• **TO DO**: Gather every line in the records below that contains the word "lines".

====== RECORD EXCERPTS ======

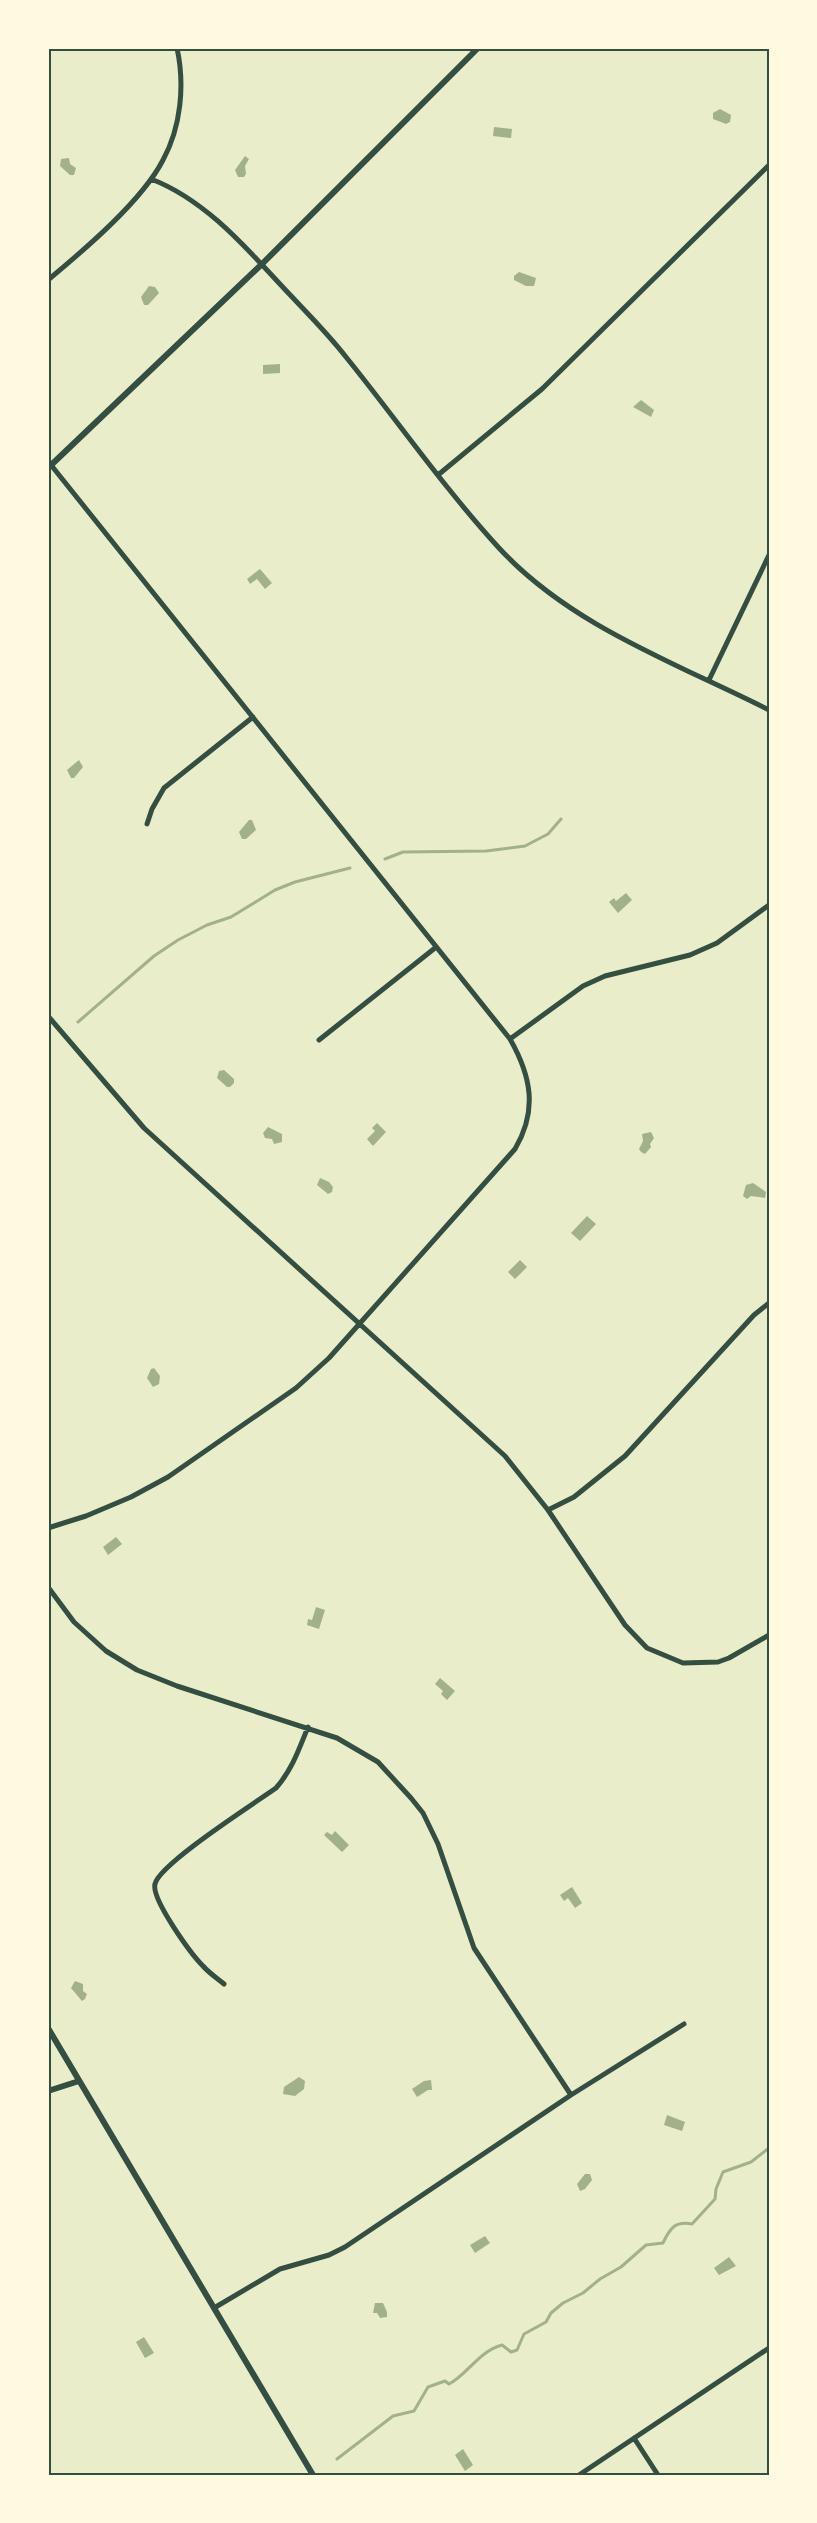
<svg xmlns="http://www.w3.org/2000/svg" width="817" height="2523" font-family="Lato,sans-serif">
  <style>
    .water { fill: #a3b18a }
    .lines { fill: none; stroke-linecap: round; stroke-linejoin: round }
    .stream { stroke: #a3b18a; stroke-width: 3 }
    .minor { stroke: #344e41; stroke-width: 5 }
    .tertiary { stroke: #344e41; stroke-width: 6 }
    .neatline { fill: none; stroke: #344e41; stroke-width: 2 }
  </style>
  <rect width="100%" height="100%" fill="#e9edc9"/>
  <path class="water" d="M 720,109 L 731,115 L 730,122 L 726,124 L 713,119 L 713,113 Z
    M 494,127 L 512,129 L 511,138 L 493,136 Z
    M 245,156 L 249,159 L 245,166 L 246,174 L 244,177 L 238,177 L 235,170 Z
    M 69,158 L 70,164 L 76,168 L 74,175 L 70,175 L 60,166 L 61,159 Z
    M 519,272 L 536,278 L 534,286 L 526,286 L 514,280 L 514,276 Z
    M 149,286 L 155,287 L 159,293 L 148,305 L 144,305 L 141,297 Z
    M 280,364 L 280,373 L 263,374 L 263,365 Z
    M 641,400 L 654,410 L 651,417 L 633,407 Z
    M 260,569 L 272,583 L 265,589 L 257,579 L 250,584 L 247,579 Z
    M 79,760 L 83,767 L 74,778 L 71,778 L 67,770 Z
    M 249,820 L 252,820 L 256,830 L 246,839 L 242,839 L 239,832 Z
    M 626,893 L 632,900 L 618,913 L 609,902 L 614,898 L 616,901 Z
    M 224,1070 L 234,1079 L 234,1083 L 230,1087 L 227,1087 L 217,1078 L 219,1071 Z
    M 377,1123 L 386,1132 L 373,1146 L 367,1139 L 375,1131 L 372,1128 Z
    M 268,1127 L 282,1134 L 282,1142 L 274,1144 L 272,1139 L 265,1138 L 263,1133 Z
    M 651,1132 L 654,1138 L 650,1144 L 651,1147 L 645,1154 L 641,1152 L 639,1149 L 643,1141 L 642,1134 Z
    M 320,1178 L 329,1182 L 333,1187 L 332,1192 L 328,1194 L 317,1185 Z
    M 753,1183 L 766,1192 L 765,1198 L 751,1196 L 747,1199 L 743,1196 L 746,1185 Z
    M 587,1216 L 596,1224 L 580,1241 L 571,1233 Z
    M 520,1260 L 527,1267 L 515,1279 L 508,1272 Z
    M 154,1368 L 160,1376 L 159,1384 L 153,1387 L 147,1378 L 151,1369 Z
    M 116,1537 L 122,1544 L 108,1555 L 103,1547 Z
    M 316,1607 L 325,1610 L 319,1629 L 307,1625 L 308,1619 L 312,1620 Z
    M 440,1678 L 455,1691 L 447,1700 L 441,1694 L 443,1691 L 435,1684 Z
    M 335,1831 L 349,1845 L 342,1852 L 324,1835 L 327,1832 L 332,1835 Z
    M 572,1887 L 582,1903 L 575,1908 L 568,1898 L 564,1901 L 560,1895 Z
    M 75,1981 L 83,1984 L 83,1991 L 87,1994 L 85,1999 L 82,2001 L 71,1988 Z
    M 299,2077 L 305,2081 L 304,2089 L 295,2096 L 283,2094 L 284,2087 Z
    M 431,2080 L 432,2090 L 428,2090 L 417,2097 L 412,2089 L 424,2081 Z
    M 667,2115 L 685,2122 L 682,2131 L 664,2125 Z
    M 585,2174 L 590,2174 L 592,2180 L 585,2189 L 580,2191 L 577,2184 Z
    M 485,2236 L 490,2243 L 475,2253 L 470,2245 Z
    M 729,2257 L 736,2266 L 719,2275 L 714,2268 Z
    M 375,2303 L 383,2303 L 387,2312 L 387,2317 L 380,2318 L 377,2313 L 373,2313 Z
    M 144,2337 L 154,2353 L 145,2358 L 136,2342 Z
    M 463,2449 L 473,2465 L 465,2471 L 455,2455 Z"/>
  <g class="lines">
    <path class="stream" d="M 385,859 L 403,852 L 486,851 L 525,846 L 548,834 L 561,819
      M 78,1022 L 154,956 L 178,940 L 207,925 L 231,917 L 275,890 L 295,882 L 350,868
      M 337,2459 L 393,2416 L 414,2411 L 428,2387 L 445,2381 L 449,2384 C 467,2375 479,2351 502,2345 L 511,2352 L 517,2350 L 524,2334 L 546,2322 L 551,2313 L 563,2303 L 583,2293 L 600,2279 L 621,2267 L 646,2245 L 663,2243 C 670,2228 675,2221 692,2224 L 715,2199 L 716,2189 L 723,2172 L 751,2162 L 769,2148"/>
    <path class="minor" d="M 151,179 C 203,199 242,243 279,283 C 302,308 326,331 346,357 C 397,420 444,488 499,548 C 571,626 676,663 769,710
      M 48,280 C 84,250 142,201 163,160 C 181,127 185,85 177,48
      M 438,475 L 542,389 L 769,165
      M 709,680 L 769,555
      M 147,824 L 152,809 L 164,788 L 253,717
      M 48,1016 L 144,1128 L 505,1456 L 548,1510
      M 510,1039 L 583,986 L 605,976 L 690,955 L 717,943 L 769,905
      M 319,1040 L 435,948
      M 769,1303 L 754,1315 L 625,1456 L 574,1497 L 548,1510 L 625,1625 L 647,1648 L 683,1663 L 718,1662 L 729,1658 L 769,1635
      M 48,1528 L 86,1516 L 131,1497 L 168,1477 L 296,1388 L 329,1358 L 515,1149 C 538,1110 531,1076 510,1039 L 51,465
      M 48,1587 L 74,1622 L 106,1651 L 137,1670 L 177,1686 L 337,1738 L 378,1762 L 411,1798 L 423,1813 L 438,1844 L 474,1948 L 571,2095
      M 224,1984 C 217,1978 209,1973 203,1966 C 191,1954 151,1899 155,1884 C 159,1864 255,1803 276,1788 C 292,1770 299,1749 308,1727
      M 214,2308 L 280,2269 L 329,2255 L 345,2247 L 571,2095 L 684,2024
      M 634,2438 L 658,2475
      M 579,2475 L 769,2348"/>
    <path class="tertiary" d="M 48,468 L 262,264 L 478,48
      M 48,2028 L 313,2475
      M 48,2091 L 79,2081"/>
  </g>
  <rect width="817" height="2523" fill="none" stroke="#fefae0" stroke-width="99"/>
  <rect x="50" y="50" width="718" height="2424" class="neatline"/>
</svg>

======

• **REPLY TO THE TASK**:
    .lines { fill: none; stroke-linecap: round; stroke-linejoin: round }
  <g class="lines">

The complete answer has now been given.